The film's makers list a series of events which they claim constituted interference, indecision and breaches of contract.

All resulted in years of delay for their film which was first scheduled for a 2009 release, they said.

The Weinstein brothers, they said, bombarded them with changes that amounted to the film being "entirely re-conceived".

Image caption The brothers were credited as executive producers on the award-winning film

Mr Leech and Mr Inerfeld also allege that the Weinstein Company paid them $500,000 (£306,450) to delay their legal action until after this year's Academy Awards.

At Sunday's ceremony, The King's Speech - distributed by the Weinsteins - won four Oscars including best picture.

Lawyers for Mr Leech and Mr Inerfeld claim that the Weinsteins "did not want to take the chance that their reputations would be sullied by the truth at a time when the voting for the Oscars was underway".

Lawyers for the Weinsteins hit back, saying the case was rife with "irrelevant" personal attacks.

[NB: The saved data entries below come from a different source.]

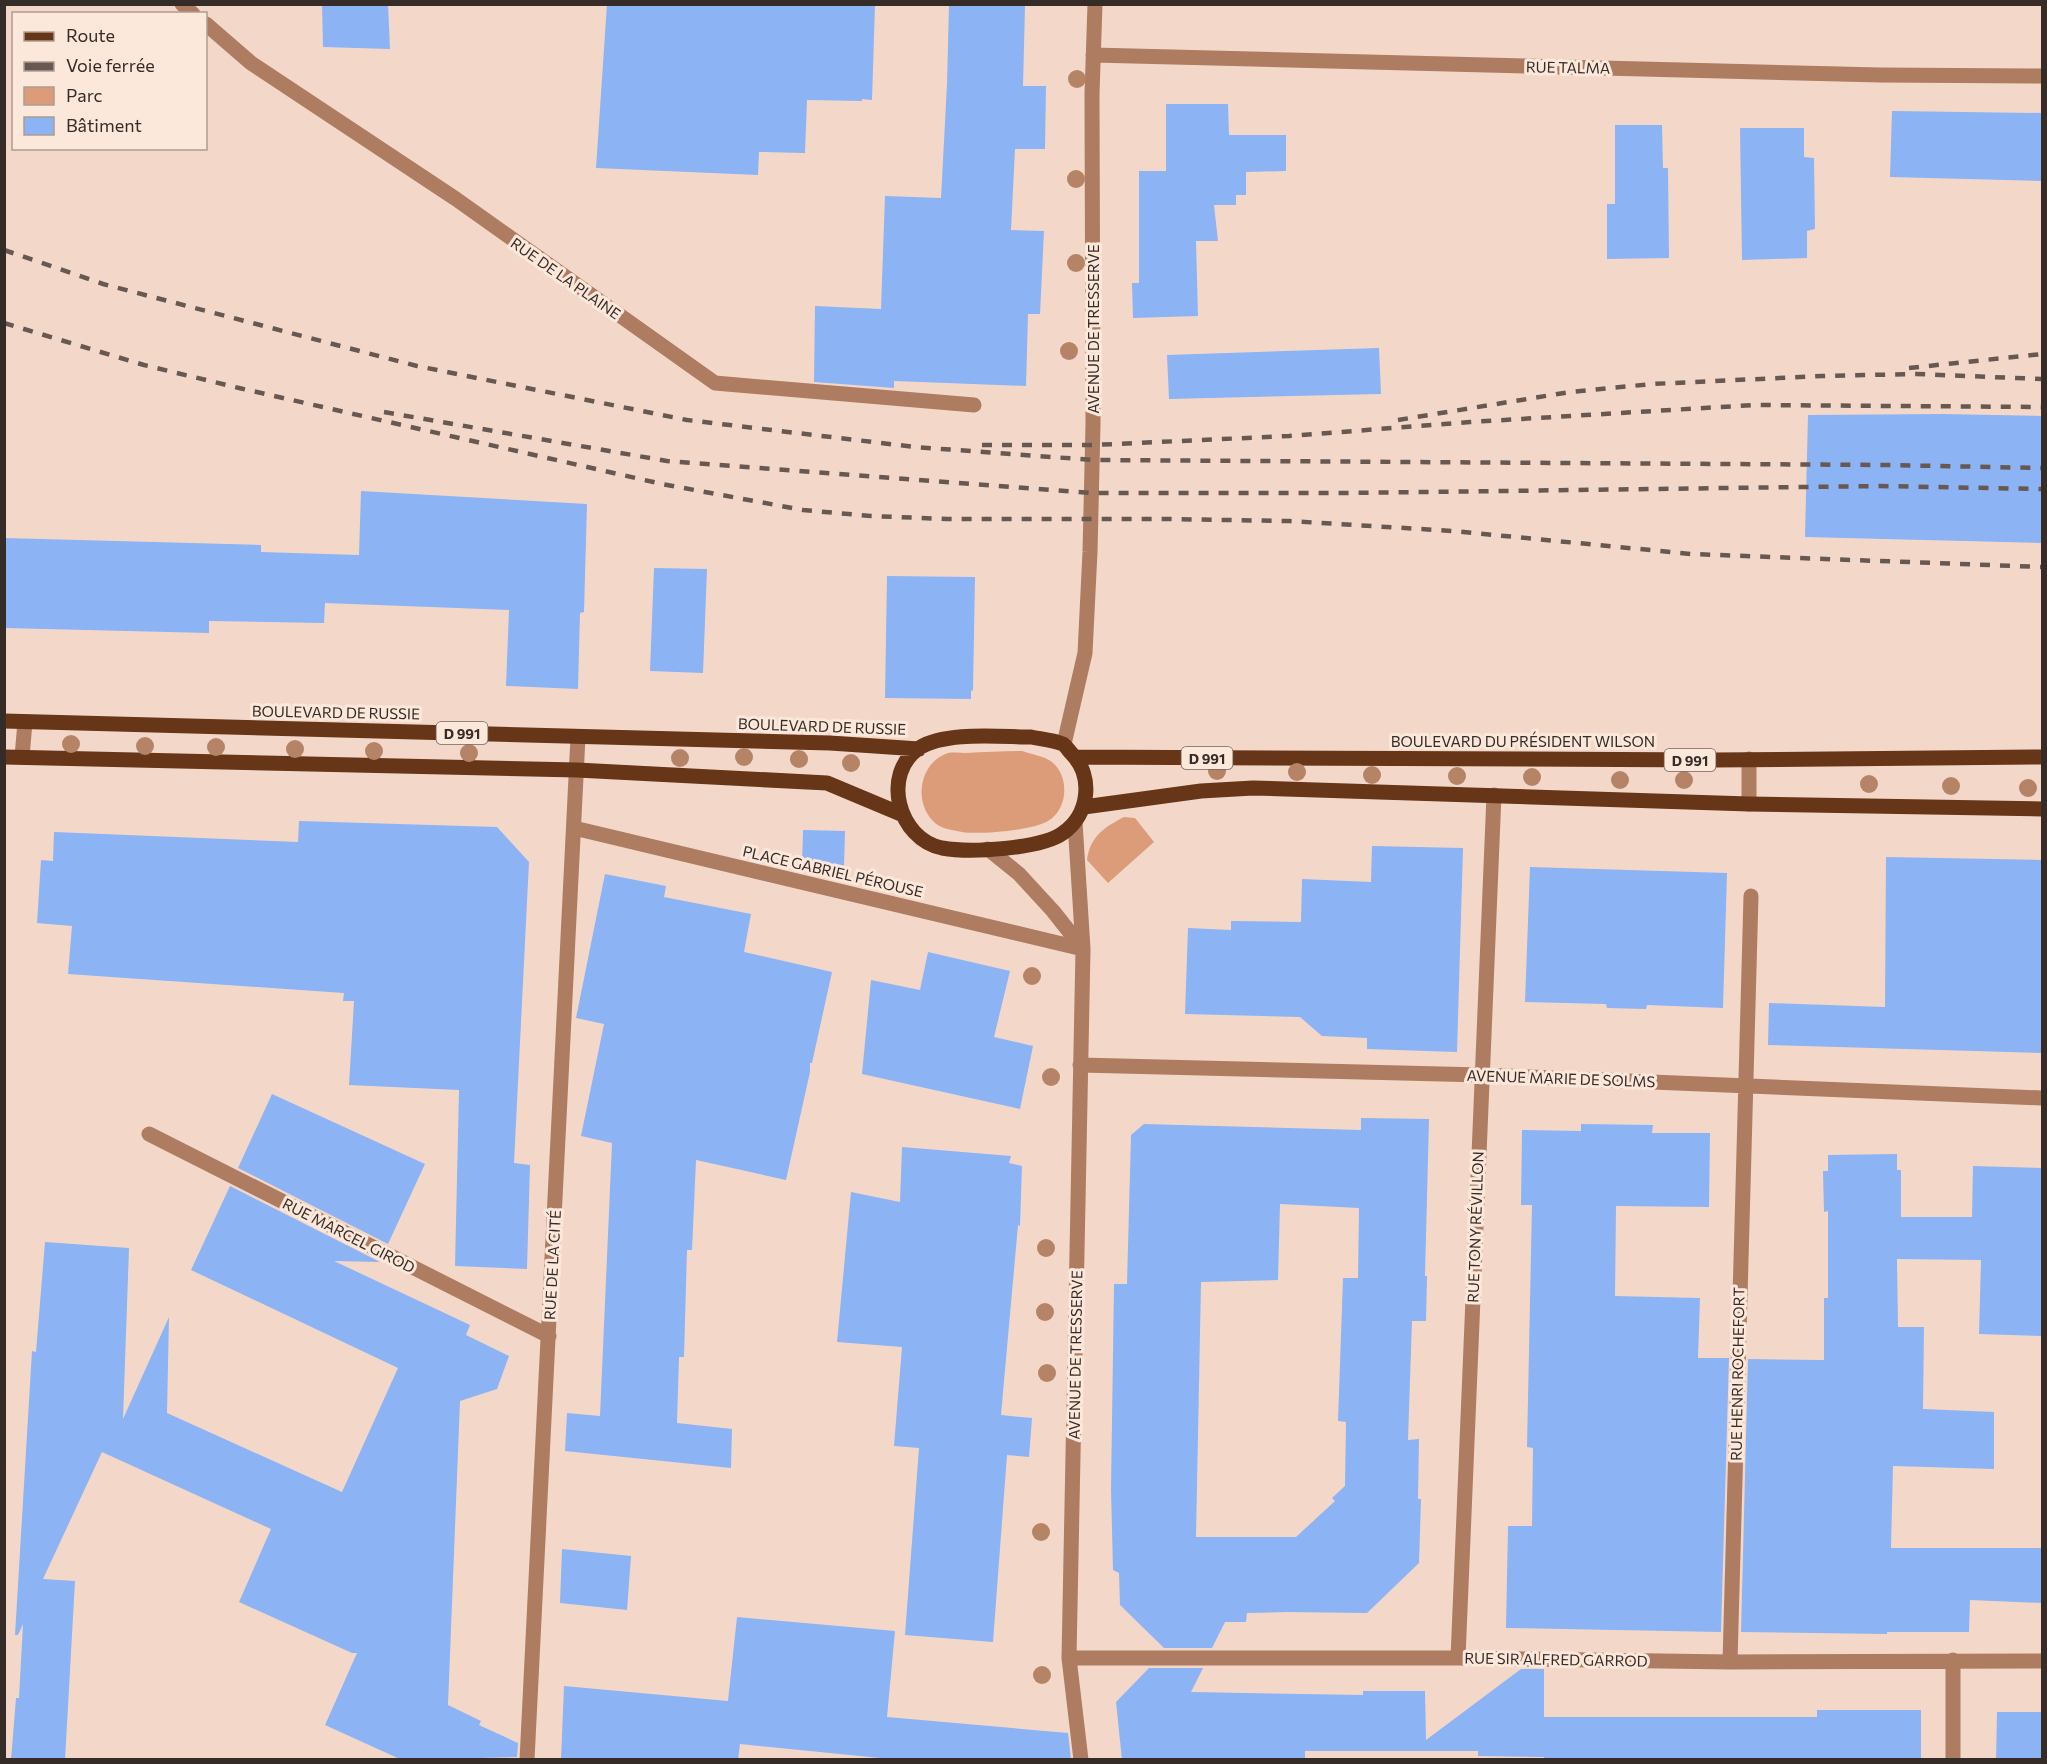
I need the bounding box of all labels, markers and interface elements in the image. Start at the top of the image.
legend [12,12,207,150]
text: Route [66,24,115,46]
text: Voie ferrée [66,54,155,76]
street label: RUE TALMA [1526,57,1610,77]
text: Parc [66,84,103,106]
text: Bâtiment [66,114,142,136]
street label: RUE DE LA PLAINE [508,233,624,323]
street label: AVENUE DE TRESSERVE [1084,244,1102,414]
street label: BOULEVARD DE RUSSIE [252,702,420,722]
street label: BOULEVARD DE RUSSIE [738,714,906,738]
road number: D 991 [436,722,488,744]
street label: BOULEVARD DU PRÉSIDENT WILSON [1391,731,1655,750]
road number: D 991 [1182,747,1232,769]
road number: D 991 [1664,749,1716,771]
street label: PLACE GABRIEL PÉROUSE [741,840,925,901]
street label: AVENUE MARIE DE SOLMS [1466,1066,1656,1090]
street label: RUE TONY RÉVILLON [1462,1151,1487,1303]
street label: RUE MARCEL GIROD [280,1194,418,1276]
street label: RUE DE LA CITÉ [539,1209,564,1320]
street label: AVENUE DE TRESSERVE [1065,1270,1085,1440]
street label: RUE HENRI ROCHEFORT [1726,1287,1748,1461]
street label: RUE SIR ALFRED GARROD [1464,1648,1648,1670]

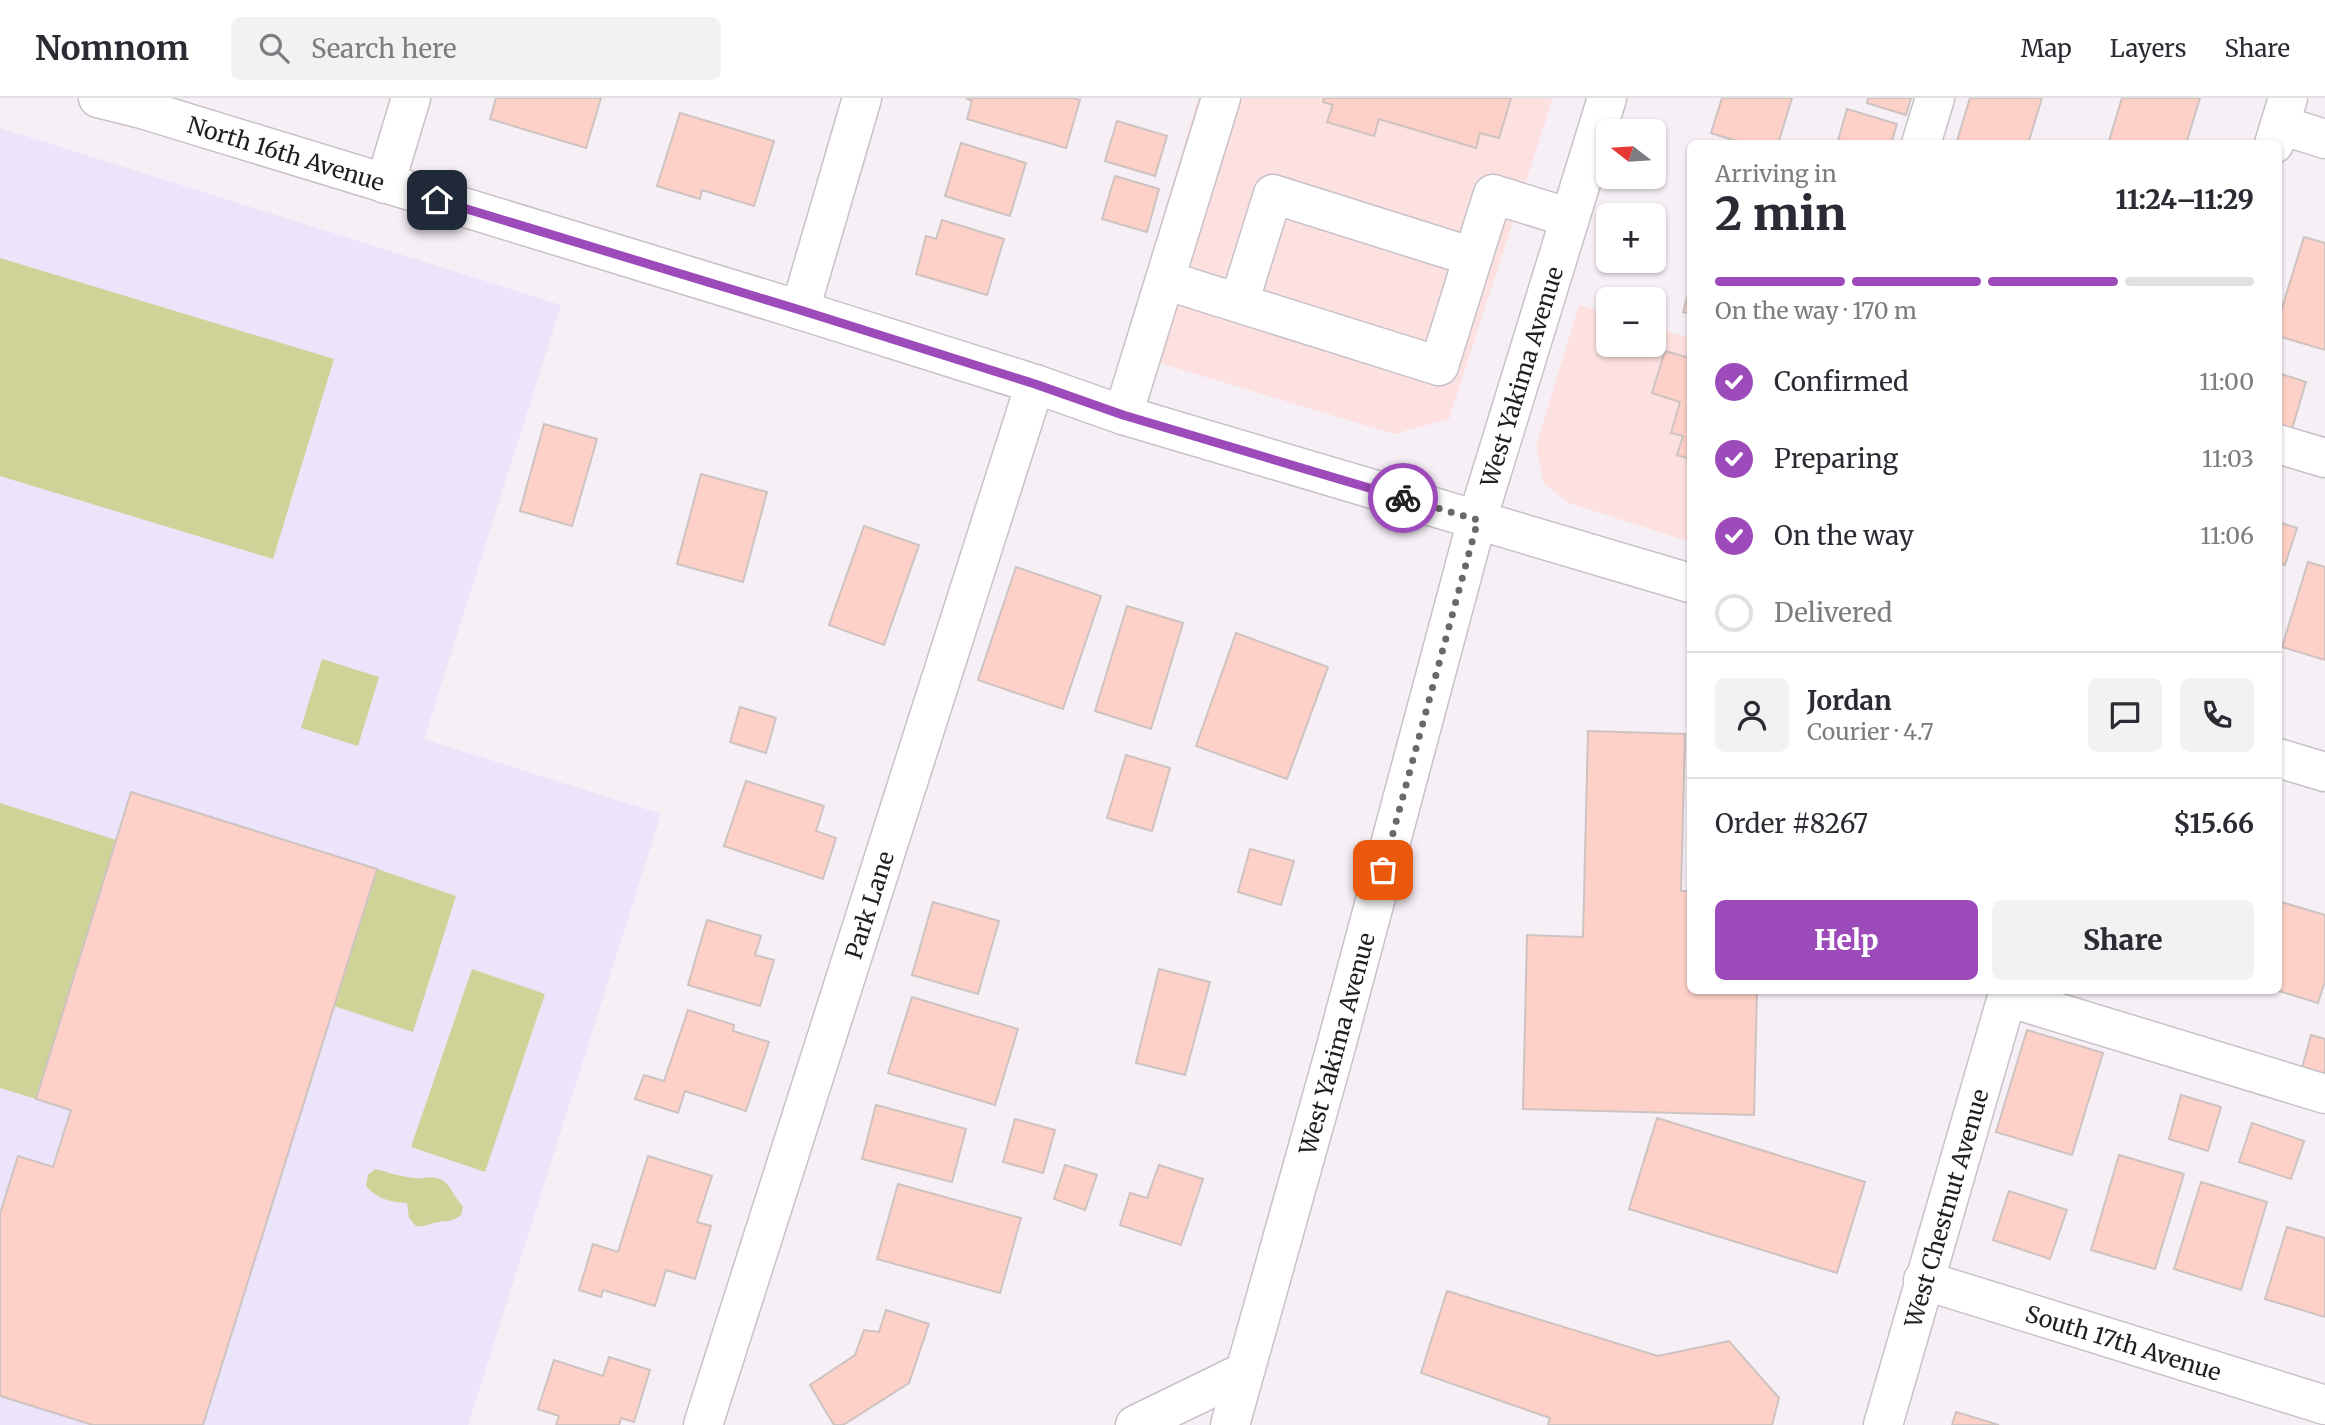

They said that after the film's makers were "let go", the Weinsteins paid them more than $2m (£1.2m) "which is what was called for by their contract".

Rainmaker Entertainment Inc, Escape Productions and JTM Escape Company are also named as defendants in the legal action.

Last month film-maker Michael Moore took his own legal action against the Weinsteins, claiming he was owed millions in profits for his 2004 documentary Fahrenheit 9/11.